By Robert M. Law, M.D.
Many dermatologic diseases manifest themselves in the oral cavity and offer dentists an opportunity to identify systemic illnesses that may go unrecognized. Although routine histologic evaluation of mucosal biopsies will provide pathologists with useful diagnostic information, many scenarios require the use of ancillary techniques. Erosive lesions, blistering disorders, and lichen planus are situations in which immunofluorescence (IF) examination plays a vital role in establishing a definitive diagnosis. This technique requires fresh tissue, specialized equipment, and a pathologist with experience in immunofluorescent microscopy.

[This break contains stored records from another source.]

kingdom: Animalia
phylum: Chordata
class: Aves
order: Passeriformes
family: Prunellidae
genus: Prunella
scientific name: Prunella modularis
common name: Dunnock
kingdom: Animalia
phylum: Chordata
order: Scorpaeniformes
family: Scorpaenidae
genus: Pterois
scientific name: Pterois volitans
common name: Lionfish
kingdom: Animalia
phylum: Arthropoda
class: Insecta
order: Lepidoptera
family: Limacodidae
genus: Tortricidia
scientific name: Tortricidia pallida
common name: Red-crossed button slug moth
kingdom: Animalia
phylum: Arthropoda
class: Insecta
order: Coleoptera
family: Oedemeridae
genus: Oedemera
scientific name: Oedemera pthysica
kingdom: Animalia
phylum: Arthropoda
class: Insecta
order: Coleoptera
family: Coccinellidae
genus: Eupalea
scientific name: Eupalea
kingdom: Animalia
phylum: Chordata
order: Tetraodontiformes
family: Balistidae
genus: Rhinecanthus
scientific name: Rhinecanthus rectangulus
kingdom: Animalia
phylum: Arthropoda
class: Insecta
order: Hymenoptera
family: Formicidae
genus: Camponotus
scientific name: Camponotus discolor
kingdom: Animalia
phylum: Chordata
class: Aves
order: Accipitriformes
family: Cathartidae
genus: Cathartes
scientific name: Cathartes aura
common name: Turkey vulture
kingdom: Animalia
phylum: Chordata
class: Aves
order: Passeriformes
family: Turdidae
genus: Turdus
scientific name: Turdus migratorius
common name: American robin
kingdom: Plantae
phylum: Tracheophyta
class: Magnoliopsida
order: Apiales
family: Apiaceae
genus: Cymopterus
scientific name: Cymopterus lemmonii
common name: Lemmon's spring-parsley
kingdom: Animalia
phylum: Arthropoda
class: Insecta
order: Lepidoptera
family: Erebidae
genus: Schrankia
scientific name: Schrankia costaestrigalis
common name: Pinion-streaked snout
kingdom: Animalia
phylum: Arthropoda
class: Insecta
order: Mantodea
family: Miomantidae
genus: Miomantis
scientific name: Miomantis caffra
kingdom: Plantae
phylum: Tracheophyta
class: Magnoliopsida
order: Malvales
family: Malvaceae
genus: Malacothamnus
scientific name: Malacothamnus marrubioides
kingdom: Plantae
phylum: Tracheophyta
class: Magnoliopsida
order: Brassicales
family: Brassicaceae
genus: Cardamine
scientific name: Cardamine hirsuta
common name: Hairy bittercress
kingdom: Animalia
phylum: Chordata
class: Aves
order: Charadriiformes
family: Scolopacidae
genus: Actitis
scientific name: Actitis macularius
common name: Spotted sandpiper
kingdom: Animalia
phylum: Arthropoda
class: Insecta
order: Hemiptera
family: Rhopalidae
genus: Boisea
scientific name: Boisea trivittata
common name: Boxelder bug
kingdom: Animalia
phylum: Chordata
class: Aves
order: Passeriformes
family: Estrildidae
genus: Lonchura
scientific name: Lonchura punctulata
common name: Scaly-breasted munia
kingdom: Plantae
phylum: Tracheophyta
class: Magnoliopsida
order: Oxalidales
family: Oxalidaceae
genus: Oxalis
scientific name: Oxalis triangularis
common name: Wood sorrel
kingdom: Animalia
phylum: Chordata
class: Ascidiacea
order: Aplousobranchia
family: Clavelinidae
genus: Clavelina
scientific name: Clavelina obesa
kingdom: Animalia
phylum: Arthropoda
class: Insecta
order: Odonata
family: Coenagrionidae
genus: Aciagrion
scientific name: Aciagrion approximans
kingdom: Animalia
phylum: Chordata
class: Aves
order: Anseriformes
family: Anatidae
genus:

Oral lichen planus (LP): This chronic inflammatory condition of the mouth exhibits a female predilection, and occurs in roughly 2% of the population. Typically, there are three main clinical categories of disease. Reticular lichen planus displays the classic Wickham’s striae, which are lacy white keratotic striations. Erosive or erythematous LP exhibits reddened mucosa, and ulcerative LP is a painful process presenting with an overlying yellow fibrinous exudate. Biopsy for immunofluorescence will demonstrate fibrillar deposition of fibrinogen as well as IgM or C3 positive cytoid bodies. This distinguishes LP from other causes of lichenoid mucositis such as lupus, plasma cell gingivitis, or apthous stomatitis.
This includes the pemphigus family of immunobullous disorders. In pemphigus vulgaris, patients tend to have large flaccid bullae on the skin with oral involvement often preceding cutaneous manifestations. In up to 50% of cases, oral involvement is the sole manifestation of disease. This is in contrast to pemphigus foliaceus, where erosions are the rule, and oral involvement is not typically seen. IF studies will highlight the intercellular ‘fish-net’ deposition of IgG within the epidermis in both diseases.
Many of the immunobullous diseases show subepidermal clefting, and IF is critical in distinguishing among them. Bullous pemphigoid (BP), cicatricial pemphigoid, epidermolysis bullosa acquisita (EBA), bullous lupus, and linear IgA dermatosis all exhibit separation beneath the basal cell layer. BP typically presents as tense bullae on an erythematous base over the trunk and extremities, with oral involvement in up to one-third of cases. A close relative of BP is cicatricial pemphigoid (aka mucous membrane pemphigoid, MMP), which typically involves only mucosal surfaces and can heal with significant scarring. Both BP and MMP exhibit linear IgG staining along the basement membrane zone, but MMP may also involve antibodies to laminin 5 in addition to the BPAG1/BPAG2 antibodies seen in BP.
Technical aspects of direct immunofluorescence:
Punch biopsies (3-4 mm) as well as shave biopsies including submucosa are submitted to the laboratory in Zeus’ or Michel’s medium. The anatomic location of the biopsy is guided by the specific clinical scenario (see Table 1). In bullous disorders, a perilesional biopsy typically produces the most useful information, as false negatives may occur in ulcerated or eroded skin. In the laboratory, samples are washed to remove excess salts from the transport medium, and the biopsies are carefully mounted and frozen in liquid nitrogen prior to sectioning. Using a cryostat, 5 micron sections are cut and mounted onto charged glass slides. The tissue sections are incubated with fluorescence-tagged antibodies (fluorescene isothiocyante, FITC) directed against human IgA, IgG, IgM, C3, and fibrinogen. Each slide is then carefully examined for fluorescence using a microscope with an ultraviolet light source and equipped with filters to detect the FITC signal. The location, pattern, and intensity of each immune reactant is then reported with the final impression. In some biopsies, it may then be necessary to induce an artefactual cleft within the lamina lucida of the basement membrane zone using 1M NaCl. This salt-splitting technique allows for distinction between such diseases as bullous pemphigoid, EBA, and bullous lupus.